Il y a désormais deux catégories d’aficionados au Pannonica : ceux·celles qui ont vu James Brandon Lewis le vendredi 25 avril 2025 et les autres, les absent·es, ceux qui avaient autre chose à faire ce soir-là, ceux·celles qui pensaient qu’on pouvait passer à côté de ce maître new-yorkais du saxophone ténor. Grave erreur. James est un géant du jazz moderne, un souffleur dont l’énergie débordante sur scène a mis tout le monde d’accord.
La soirée, généreuse, a débuté par une entrée en matière toute en nuances avec Ahmed Ag Kaedy, guitariste et chanteur malien, et Will Guthrie, batteur et percussionniste australien, ligérien d’adoption, bien connu des habitués du lieu. Ils étaient là pour présenter leur projet commun, « Tidawt », vendu après le concert au sous-sol dans un splendide et vintage format K7. Les deux musiciens ont égrainé leur blues touareg, Guthrie apportant aux mélopées de Kaedy un ressort bienvenu.
La première mi-temps avait été douce et le public de Paul Fort, raisonnablement garni, n’avait pas encore conscience en sirotant sa bière de la claque qui l’attendait pour la seconde. Il y a sûrement déjà eu un ouragan portant le nom de James. Eh bien, il y en a désormais un qui porte celui de James Brandon Lewis. Il a déferlé dès les premières notes du concert sur le public bien élevé et peu habitué à être ainsi décoiffé en milieu protégé.
Accompagné par Josh Werner, bassiste chapeauté au groove patenté et Gerald Cleaver, batteur précis et concis, le saxophoniste ténor est rentré sans ménagement dans le vif du sujet : exposition du thème, rapidement identifiable à la manière d’un Coltrane, suivi d’une exploration tantôt labyrinthique, tantôt éruptive. Un modus operandi qui reviendra tout au long du concert, sans jamais lasser. Les morceaux sont amples. Ils excèdent pour la plupart les dix minutes. Les trois musiciens prennent le temps de l’improvisation, s’embarquant à tour de rôle dans des solos brillants et inventifs, mêlant au jazz les breaks du hip hop et du funk.
Le concert dure, la magie opère. L’intensité qui se dégage de la scène gagne le public, qui renvoie au groupe un engouement ascendant, voire ascensionnel. Le sentiment d’assister à un moment exceptionnel est palpable chez les spectateur·rices. Le trio aborde également la balade, démontrant ainsi l’étendue de son registre.

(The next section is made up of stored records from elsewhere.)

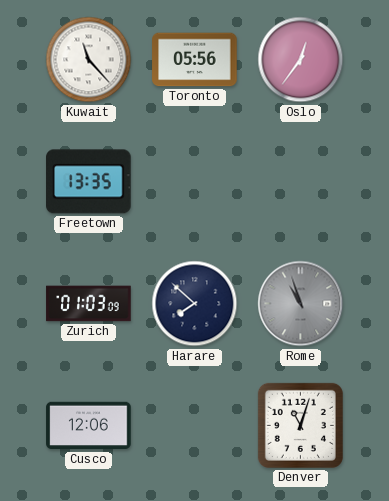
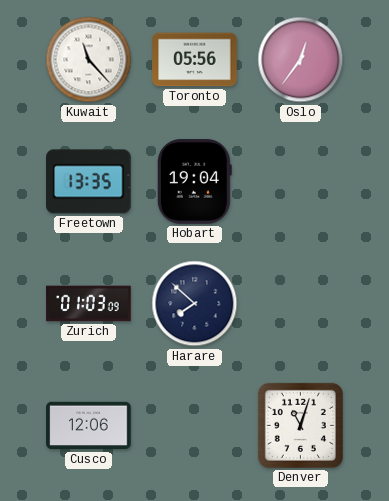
Hobart: none -> 19:04
Rome: 10:57 -> none
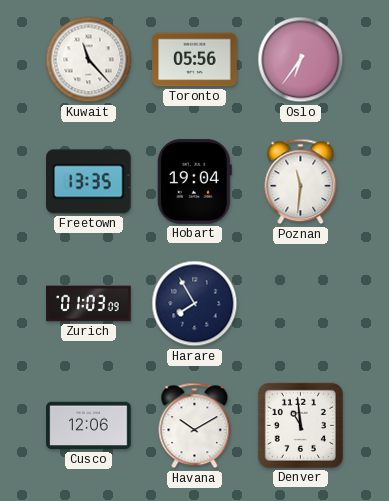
Oslo: 12:36 -> 6:36
Poznan: none -> 11:31
Harare: 7:52 -> 7:55
Havana: none -> 10:10
Denver: 11:03 -> 10:59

James prendra un temps le micro pour présenter ses musiciens et expliquer que les tracks joués sur scène figurent sur leur dernier album, Apple Cores, un hommage à l’esprit et au feeling du cornettiste Don Cherry. Le show se terminera avec un rappel. Un concert de quatre-vingt-dix minutes bien copieux : le talent et le partage, les mamelles de la great music !
Alors qu’il se désaltère en toute simplicité d’une canette de Perrier au bar du Pannonica, on demande à JBL dans un anglais ânonné quels sont ses maîtres souffleurs. Enumérant tous les virtuoses du saxophone que compte le vingtième siècle (Coltrane, Parker, Rollins, Sanders…), il précise qu’il y a du bon à prendre chez tous et avoue être animé d’un appétit gargantuesque d’expériences et de collaborations. Et, que ce qui le meut, citant Bergson*1, en français, c’est « l’élan vital » que lui procure l’acte de création.
Pierre Desproges proposait de vivre heureux en attendant la mort, James Brandon Lewis est d’avis, lui, de s’abandonner corps et âme à la musique. Le souffle, c’est sa vie !
• John Do(ltrane)
*1 Henri Bergson, philosophe français 1859/1941.